Secularism – The EU is the “Odd-Man Out”

This article first appeared in the 1 March 2007 edition of The Irish Catholic and is reproduced here with their kind permission.

Looked at from a global perspective, Ireland and the EU with their declining religious beliefs are the real minority.

Because organised religion appears to be in retreat in Ireland, there’s a danger of thinking this is part of a worldwide trend in which faith is wilting in the face of modernity and rational scepticism. However, even if this perception is true of Ireland and Europe, in the rest of the world religious belief and practice is flourishing.

“Is God dead?” Time magazine asked in 1966. The answer today is a resounding no!

At the beginning of the 20th century, 50% of the world population adhered to the four main religions, Catholicism, Protestantism, Islam, or Hinduism. At the beginning of the 21st century that number has increased to nearly 64%. It is estimated by the World Christian Encyclopaedia that this figure will be close to 70% by 2025. As these statistics cover only the four main religions, they clearly understate religious observance. The World Values Survey, which covers 85% of the population of the world, confirms that religious belief is growing. According to Ronald Inglehart and Pippa Norris (authors of Sacred and Secular: Politics and Religion Worldwide): “the world as a whole now has more people with traditional religious views then ever before, and they constitute a growing proportion of the world’s population”.

What many have missed is that the decline in religious belief in the EU (which may be beginning to reverse) is not only different from what is happening in the US, but is also very different to what is happening in the rest of the world. Marked increases in religiousity are clear now in Asia (in China and India), in Russia, in Nigeria, South Africa and in almost all the countries in Africa, and in Central and Latin America.

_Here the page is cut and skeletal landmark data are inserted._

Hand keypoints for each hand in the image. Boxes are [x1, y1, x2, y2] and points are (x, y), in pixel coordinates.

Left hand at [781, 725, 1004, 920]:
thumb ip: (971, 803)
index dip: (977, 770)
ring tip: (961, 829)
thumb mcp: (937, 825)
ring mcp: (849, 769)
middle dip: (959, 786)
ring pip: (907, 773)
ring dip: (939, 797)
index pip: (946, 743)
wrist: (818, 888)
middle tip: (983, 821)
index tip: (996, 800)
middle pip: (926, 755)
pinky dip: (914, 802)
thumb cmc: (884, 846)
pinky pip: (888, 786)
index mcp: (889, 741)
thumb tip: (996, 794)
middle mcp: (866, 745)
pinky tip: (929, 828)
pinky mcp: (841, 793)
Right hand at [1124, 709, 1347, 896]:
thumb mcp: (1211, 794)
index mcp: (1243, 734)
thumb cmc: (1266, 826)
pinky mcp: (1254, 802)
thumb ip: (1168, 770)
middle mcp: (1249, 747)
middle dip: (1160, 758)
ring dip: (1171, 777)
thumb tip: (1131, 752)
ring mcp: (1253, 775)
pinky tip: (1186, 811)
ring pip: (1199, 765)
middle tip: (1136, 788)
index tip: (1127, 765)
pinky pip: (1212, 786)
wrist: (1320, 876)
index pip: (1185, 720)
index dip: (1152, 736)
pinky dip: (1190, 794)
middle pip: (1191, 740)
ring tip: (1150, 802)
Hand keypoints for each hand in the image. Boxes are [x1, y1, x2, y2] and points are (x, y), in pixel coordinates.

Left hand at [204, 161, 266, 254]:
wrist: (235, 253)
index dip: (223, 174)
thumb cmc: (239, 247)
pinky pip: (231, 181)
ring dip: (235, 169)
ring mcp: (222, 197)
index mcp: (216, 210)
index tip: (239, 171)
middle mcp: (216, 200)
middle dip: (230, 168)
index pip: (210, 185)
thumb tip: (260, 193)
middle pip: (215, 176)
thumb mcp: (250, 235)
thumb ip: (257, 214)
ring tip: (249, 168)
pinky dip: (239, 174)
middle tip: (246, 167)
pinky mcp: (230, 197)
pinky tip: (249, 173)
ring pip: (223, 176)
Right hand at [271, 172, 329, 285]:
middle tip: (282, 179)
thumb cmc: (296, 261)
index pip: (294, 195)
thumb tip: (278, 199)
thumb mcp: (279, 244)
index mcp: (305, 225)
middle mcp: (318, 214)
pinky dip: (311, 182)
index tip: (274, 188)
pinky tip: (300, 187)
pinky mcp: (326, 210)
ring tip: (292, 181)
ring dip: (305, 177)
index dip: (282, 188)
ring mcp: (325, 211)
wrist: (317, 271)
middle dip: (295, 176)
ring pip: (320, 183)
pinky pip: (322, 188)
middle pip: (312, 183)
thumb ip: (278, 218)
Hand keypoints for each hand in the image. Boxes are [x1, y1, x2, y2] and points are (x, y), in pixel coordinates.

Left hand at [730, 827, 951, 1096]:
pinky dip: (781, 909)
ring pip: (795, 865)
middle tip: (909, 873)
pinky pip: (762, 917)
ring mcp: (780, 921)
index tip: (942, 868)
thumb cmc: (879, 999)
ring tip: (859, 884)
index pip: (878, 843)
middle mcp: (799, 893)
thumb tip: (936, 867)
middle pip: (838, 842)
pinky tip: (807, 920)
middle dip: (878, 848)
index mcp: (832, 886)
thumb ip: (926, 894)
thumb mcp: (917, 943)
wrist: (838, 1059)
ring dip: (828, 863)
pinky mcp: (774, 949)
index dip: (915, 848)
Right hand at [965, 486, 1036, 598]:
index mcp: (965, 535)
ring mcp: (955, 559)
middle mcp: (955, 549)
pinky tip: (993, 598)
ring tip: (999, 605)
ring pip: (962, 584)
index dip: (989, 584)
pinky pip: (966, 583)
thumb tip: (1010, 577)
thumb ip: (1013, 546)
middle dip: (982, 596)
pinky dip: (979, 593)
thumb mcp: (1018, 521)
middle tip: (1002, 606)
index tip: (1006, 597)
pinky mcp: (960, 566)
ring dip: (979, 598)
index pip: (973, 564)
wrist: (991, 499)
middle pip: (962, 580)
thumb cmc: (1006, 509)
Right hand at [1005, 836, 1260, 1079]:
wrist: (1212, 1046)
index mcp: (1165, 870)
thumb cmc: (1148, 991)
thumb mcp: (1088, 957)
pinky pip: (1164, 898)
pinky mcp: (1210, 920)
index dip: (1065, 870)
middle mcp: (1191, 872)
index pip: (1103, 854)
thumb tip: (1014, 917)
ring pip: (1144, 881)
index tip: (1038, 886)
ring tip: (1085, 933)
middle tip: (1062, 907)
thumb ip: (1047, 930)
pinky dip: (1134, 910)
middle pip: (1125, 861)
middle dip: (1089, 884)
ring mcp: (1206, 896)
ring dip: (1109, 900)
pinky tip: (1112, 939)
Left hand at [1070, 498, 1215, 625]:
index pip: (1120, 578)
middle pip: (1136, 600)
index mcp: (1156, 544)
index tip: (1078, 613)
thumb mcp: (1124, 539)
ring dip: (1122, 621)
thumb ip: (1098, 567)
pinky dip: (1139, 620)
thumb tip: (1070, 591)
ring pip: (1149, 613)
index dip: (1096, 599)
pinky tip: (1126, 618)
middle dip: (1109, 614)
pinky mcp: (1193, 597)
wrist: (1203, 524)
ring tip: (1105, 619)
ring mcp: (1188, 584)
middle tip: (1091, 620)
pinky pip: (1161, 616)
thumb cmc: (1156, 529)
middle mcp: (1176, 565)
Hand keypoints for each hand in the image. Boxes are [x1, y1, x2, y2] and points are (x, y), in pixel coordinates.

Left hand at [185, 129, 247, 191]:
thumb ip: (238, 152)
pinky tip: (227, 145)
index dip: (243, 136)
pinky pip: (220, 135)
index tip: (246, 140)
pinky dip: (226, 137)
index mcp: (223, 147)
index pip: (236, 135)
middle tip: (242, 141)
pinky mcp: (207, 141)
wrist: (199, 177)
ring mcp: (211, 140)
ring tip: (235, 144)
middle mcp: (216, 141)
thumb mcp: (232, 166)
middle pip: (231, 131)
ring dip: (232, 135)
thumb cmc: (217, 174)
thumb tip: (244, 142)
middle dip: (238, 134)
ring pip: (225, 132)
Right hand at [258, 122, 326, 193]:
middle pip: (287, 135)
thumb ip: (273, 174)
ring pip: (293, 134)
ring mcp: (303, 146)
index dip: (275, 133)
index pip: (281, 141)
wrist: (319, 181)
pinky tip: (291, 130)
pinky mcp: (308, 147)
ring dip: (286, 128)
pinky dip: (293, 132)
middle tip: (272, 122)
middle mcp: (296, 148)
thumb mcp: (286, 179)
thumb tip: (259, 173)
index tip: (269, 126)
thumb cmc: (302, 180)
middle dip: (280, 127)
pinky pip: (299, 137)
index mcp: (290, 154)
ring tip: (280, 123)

Professor Martin Marty (the renowned Lutheran minister and theologian) forecasts that by 2025 the number of Christians in the world is expected to rise to about 2.6 billion, with 67% of those located in Africa, Latin America and Asia, in other words outside the US and the EU. The growth in Christianity in Africa and Central and Latin America and the US is attributed by many to the growth in what has been termed “revivalist” Christianity – Pentecostal denominations and “charismatics” in traditional Christian denominations.

In a recent survey of Pentecostalism, the Pew Forum on Religion and Public Life states that “renewalist” movements are the world’s fastest-growing religious movements. The World Christian Database shows that renewalists now make up about 25% of the world Christian population, compared to just 6% thirty years ago.

In explaining some of this success, Luis Lugo, the director of the Pew Forum, called Pentecostalism “turbo–charged Evangelicals”. Harvey Cox of Harvard University points out that Pentecostalism offers a “third way” between scientific rationalism and traditional religion. This need for a different approach is now seen by a growing number of people, including, in his own fashion, Pope Benedict XVI.

Whatever one’s views of these developments, two things are clear. First, what is happening currently in the EU in general, and in Ireland in particular, is not the norm in religious observance and is likely to be reversed. Second the dimly-understood need for an “other” dimension in all our lives, beyond that of secular modernity, “retail therapy” or our growing drug dependence, becomes more evident and necessary by the day.

As Canon Ian Ellis put it in The Irish Times recently: “Religion has a healthy future, it appears, even if its overall, global character will not be what we in Ireland might immediately associate with church life”.